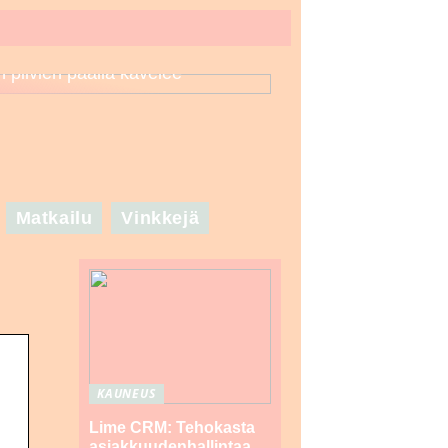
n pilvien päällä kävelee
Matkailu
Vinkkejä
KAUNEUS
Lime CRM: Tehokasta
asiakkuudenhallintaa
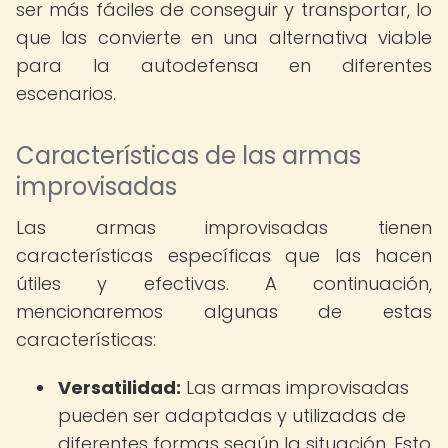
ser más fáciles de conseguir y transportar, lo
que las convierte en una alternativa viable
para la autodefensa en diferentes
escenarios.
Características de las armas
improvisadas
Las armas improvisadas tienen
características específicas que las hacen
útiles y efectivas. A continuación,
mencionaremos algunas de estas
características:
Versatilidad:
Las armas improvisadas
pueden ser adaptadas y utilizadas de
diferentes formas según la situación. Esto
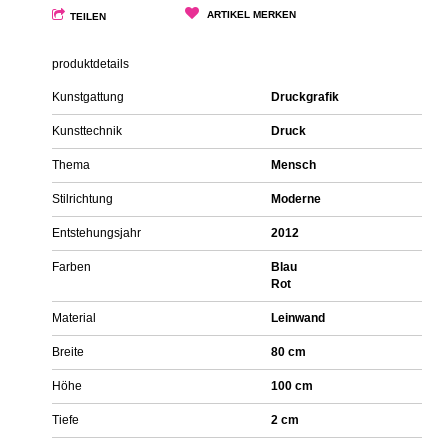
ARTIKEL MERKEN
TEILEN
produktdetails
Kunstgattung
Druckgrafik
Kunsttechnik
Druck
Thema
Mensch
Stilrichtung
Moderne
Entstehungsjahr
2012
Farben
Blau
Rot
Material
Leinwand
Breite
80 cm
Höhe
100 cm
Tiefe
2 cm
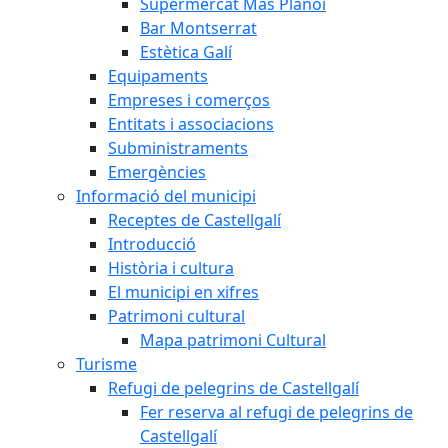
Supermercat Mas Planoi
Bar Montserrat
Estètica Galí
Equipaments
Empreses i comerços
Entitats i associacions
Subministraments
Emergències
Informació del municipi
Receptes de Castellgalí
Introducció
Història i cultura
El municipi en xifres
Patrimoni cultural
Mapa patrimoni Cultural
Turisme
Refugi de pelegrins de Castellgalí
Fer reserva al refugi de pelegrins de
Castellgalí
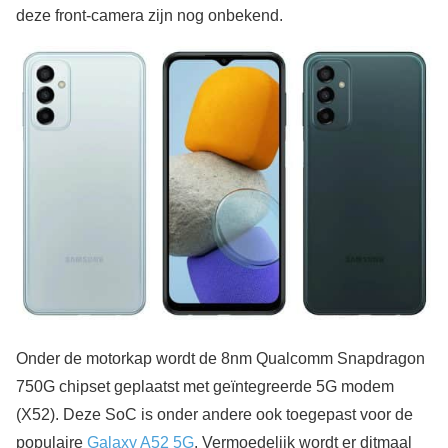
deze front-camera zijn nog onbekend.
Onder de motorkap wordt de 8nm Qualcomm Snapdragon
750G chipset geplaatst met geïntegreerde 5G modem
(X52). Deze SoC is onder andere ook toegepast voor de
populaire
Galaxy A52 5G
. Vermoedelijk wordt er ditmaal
:::::
> **ASSIGNED TASK**: Please, without any pictures, retype the records exactly as they appear.

> **EXERCISE RESULT**:
n pilvien päällä kävelee
Matkailu
Vinkkejä
KAUNEUS
Lime CRM: Tehokasta
asiakkuudenhallintaa
ser más fáciles de conseguir y transportar, lo
que las convierte en una alternativa viable
para la autodefensa en diferentes
escenarios.
Características de las armas
improvisadas
Las armas improvisadas tienen
características específicas que las hacen
útiles y efectivas. A continuación,
mencionaremos algunas de estas
características:
Versatilidad:
Las armas improvisadas
pueden ser adaptadas y utilizadas de
diferentes formas según la situación. Esto
ARTIKEL MERKEN
TEILEN
produktdetails
Kunstgattung
Druckgrafik
Kunsttechnik
Druck
Thema
Mensch
Stilrichtung
Moderne
Entstehungsjahr
2012
Farben
Blau
Rot
Material
Leinwand
Breite
80 cm
Höhe
100 cm
Tiefe
2 cm
Supermercat Mas Planoi
Bar Montserrat
Estètica Galí
Equipaments
Empreses i comerços
Entitats i associacions
Subministraments
Emergències
Informació del municipi
Receptes de Castellgalí
Introducció
Història i cultura
El municipi en xifres
Patrimoni cultural
Mapa patrimoni Cultural
Turisme
Refugi de pelegrins de Castellgalí
Fer reserva al refugi de pelegrins de
Castellgalí
deze front-camera zijn nog onbekend.
Onder de motorkap wordt de 8nm Qualcomm Snapdragon
750G chipset geplaatst met geïntegreerde 5G modem
(X52). Deze SoC is onder andere ook toegepast voor de
populaire
Galaxy A52 5G
. Vermoedelijk wordt er ditmaal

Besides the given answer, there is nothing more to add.